Largely as a result of the racist and hypocritical War on Drugs, black Americans, who make up about 1/8 of the nation's population, are incarcerated seven times as often as whites. There are more black men under correctional control today than were bound in slavery in 1850, contributing to an overall US correctional population of six million people. That's more than the number of prisoners in Soviet gulags at the height of Stalinist repression. And because those who serve time are so often stripped of their voting rights long after they've paid their debts to society-- for life, in nine states-- more black men are disenfranchised today than when the 15th Amendment, which prohibited denying the vote to citizens based on "race, color or previous condition of servitude," was ratified in 1870.
Future generations will surely wonder how such a shocking state of affairs could exist in 21st century America. Stanford law professor Michelle Alexander, author of "The New Jim Crow," a devastating dissection of our nation's epidemic of racialized mass incarceration, writes:
When the system of mass incarceration collapses (and if history is any guide, it will), historians will undoubtedly look back and marvel that such an extraordinary system of racialized social control existed in the United States. How fascinating, they will likely say, that a drug war was waged almost exclusively against poor people of color-- people already trapped in ghettos that lacked jobs and decent schools.
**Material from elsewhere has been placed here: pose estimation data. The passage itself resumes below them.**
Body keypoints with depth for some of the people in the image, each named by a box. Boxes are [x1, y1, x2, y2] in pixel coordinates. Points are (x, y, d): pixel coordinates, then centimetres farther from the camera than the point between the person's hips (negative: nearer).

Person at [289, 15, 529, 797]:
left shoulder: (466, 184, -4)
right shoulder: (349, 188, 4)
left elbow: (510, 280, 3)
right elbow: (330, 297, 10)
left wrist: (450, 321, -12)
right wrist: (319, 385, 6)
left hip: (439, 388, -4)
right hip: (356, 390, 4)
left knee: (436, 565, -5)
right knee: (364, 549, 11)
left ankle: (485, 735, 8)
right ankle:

They were rounded up by the millions, packed away in prisons, and when released, they were stigmatized for life, denied the right to vote, and ushered into a world of discrimination. Legally barred from employment, housing and welfare benefits-- and saddled with thousands of dollars of debt-- these people were shamed and condemned for failing to hold together their families. They were chastened for succumbing to depression and anger, and blamed for landing back in prison. Historians will likely wonder how we could describe the new caste system as a system of crime control, when it is difficult to imagine a system better designed to create-- rather than prevent-- crime.
Yet the absurd drug war rages on, destroying countless lives over the years. Instead of addressing the root causes of drug use and drug crime, we've decided as a society that the best way to deal with these problems is by punishing low-level offenders. And so we have overcrowded prisons, in which more than half the inmates are there for non-violent drug offenses. But building more prisons to fix the drug problem, which benefits only the prison-industrial complex, is like building more cemeteries to solve the cancer epidemic. Society isn't any safer for locking up millions of pot smokers. On the contrary, how many low-level drug offenders emerge from prisons as hardened criminals?
And so here we are, 40 years and a trillion dollars into a war that even US drug czar Gil Kerlikowske admits has failed. Drug use is as rampant as ever, and drug-related violence, much of it caused by prohibition, is more brutal and widespread than ever. Despite a promise to fight drug use with a new policy that treats the problem as a public health issue rather than as crime, President Barack Obama, who once called the War on Drugs "an utter failure" and who once supported the decriminalization of marijuana, has increased drug war spending to record levels while allocating a much smaller amount for drug prevention and treatment.
A century and a half after Lincoln freed America's slaves, millions of black men remain bound by the shackles of racialized mass incarceration.